EXTRACTED MATERIAL:
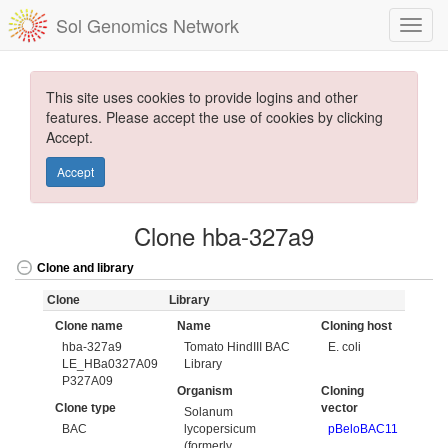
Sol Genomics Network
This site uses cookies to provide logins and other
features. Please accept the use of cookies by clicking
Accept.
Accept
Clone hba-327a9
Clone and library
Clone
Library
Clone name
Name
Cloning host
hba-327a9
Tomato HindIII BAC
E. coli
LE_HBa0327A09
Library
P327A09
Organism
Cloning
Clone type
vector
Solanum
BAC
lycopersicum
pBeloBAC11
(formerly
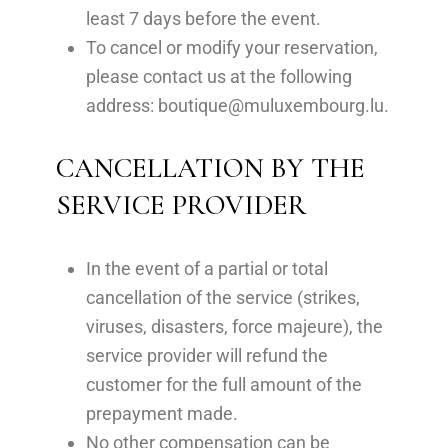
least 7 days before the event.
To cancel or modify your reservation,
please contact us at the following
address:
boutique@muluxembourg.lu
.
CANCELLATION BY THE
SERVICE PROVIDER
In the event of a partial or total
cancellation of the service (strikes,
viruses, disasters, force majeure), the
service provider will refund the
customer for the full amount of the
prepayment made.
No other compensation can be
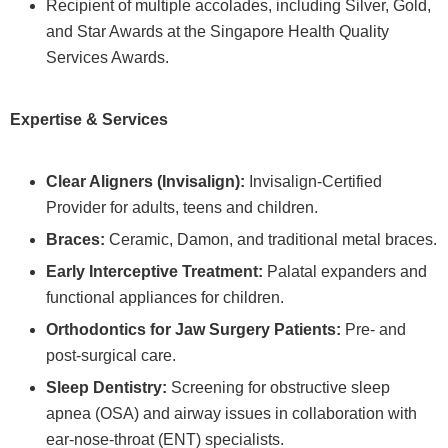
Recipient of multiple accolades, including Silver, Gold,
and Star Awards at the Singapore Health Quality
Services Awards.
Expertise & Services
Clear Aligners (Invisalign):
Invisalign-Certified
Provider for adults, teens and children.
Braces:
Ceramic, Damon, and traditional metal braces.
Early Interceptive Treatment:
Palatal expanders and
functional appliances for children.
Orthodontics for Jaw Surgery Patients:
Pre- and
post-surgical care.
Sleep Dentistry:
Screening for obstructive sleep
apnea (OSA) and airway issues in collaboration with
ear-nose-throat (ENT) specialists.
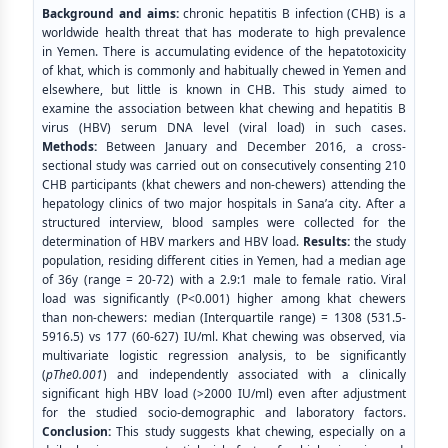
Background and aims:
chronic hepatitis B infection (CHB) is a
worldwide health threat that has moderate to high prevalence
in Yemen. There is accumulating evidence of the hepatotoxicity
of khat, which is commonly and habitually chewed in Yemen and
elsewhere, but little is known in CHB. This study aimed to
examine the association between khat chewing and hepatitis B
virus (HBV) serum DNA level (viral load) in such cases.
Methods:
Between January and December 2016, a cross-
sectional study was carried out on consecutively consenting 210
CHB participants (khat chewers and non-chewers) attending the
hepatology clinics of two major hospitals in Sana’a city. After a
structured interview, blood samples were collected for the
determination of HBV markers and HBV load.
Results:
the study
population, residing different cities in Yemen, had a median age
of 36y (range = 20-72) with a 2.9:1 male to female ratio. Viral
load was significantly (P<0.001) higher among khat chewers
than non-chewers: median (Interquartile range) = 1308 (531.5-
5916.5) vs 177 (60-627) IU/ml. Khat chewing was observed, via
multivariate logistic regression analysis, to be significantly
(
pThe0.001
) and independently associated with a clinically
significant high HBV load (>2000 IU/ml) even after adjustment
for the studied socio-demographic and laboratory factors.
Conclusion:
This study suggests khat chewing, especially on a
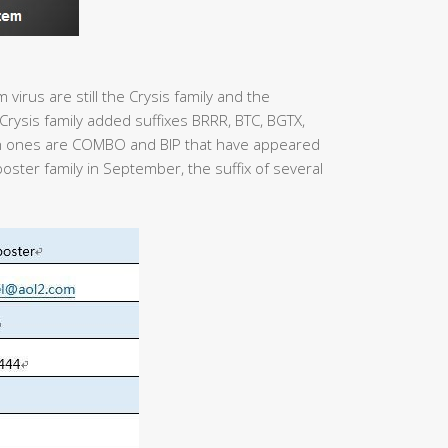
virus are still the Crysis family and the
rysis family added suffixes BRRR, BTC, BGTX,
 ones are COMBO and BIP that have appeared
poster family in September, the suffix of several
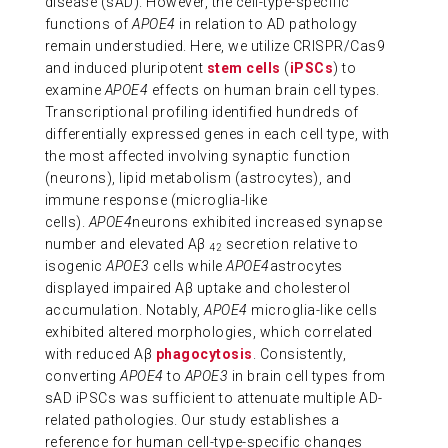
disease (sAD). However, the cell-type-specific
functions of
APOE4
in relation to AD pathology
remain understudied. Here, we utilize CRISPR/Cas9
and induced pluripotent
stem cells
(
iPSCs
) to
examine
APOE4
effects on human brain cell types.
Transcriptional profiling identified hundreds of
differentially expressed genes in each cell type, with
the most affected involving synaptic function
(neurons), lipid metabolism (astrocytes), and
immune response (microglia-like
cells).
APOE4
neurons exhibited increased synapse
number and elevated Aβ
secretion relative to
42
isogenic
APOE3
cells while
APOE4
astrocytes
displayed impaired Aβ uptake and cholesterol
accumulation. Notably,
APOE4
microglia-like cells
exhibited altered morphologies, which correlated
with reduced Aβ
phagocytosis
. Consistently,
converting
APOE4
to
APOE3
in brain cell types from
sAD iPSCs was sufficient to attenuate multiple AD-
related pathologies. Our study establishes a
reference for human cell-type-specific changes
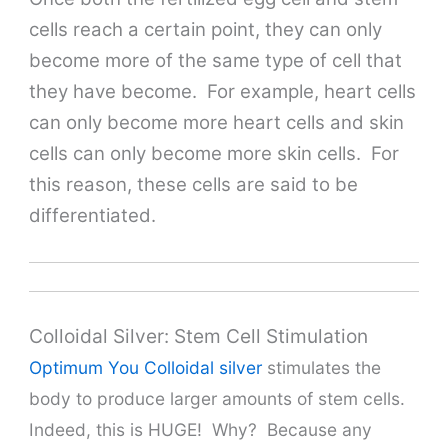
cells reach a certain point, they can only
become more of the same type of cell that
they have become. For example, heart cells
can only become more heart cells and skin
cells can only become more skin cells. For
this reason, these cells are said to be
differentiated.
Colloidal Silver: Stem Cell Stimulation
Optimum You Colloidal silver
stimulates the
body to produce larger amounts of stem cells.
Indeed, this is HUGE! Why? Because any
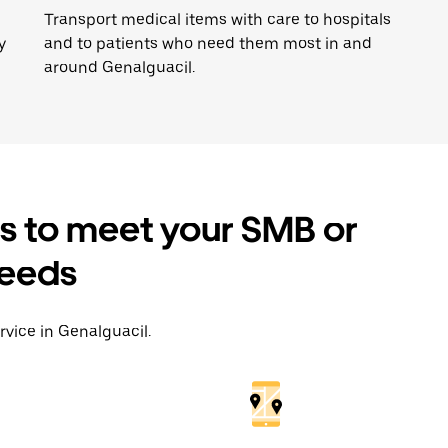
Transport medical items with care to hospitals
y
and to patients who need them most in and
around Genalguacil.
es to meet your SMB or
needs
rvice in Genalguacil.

---

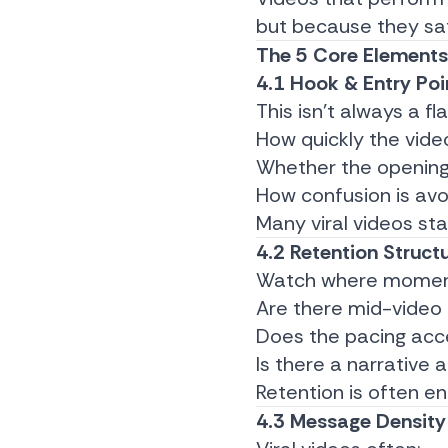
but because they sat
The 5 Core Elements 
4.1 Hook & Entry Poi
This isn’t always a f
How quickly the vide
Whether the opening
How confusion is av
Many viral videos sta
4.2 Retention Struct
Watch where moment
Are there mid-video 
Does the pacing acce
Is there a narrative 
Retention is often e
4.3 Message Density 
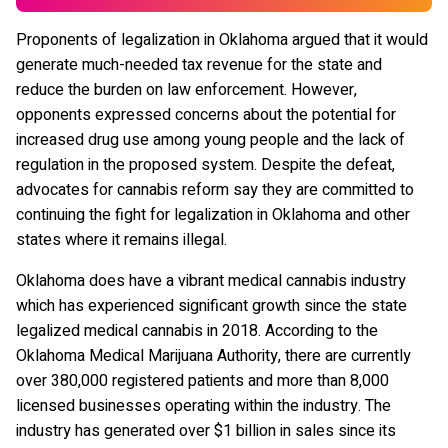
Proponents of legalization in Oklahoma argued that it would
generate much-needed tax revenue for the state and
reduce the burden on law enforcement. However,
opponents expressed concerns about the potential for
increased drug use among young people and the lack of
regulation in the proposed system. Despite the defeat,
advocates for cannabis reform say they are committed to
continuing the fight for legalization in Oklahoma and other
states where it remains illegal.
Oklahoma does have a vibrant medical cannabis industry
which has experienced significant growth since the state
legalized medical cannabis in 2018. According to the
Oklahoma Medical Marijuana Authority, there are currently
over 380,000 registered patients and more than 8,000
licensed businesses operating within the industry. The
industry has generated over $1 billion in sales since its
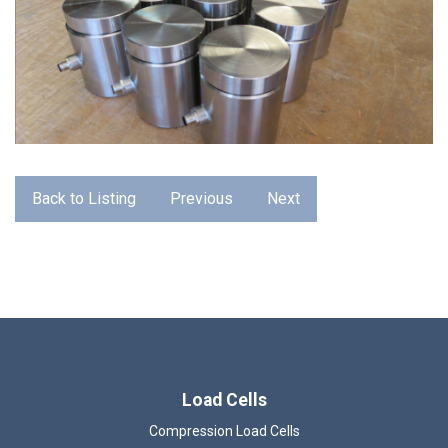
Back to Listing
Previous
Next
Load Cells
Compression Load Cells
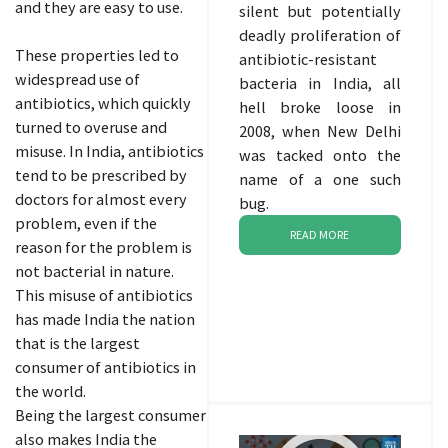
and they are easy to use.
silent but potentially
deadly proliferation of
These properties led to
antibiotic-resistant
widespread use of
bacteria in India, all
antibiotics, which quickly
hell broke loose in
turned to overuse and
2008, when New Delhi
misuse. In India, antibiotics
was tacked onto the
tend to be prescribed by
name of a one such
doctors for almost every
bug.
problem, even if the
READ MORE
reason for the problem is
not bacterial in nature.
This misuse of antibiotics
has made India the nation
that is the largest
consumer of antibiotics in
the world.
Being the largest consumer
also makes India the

TO DO: Output exactly the lines above that lie between the line with "Sol Genomics Network" and the line with "in Yemen. There", those two lines included, and no pictures.

ANSWER SECTION:
Sol Genomics Network
This site uses cookies to provide logins and other
features. Please accept the use of cookies by clicking
Accept.
Accept
Clone hba-327a9
Clone and library
Clone
Library
Clone name
Name
Cloning host
hba-327a9
Tomato HindIII BAC
E. coli
LE_HBa0327A09
Library
P327A09
Organism
Cloning
Clone type
vector
Solanum
BAC
lycopersicum
pBeloBAC11
(formerly
least 7 days before the event.
To cancel or modify your reservation,
please contact us at the following
address:
boutique@muluxembourg.lu
.
CANCELLATION BY THE
SERVICE PROVIDER
In the event of a partial or total
cancellation of the service (strikes,
viruses, disasters, force majeure), the
service provider will refund the
customer for the full amount of the
prepayment made.
No other compensation can be
Recipient of multiple accolades, including Silver, Gold,
and Star Awards at the Singapore Health Quality
Services Awards.
Expertise & Services
Clear Aligners (Invisalign):
Invisalign-Certified
Provider for adults, teens and children.
Braces:
Ceramic, Damon, and traditional metal braces.
Early Interceptive Treatment:
Palatal expanders and
functional appliances for children.
Orthodontics for Jaw Surgery Patients:
Pre- and
post-surgical care.
Sleep Dentistry:
Screening for obstructive sleep
apnea (OSA) and airway issues in collaboration with
ear-nose-throat (ENT) specialists.
Background and aims:
chronic hepatitis B infection (CHB) is a
worldwide health threat that has moderate to high prevalence
in Yemen. There is accumulating evidence of the hepatotoxicity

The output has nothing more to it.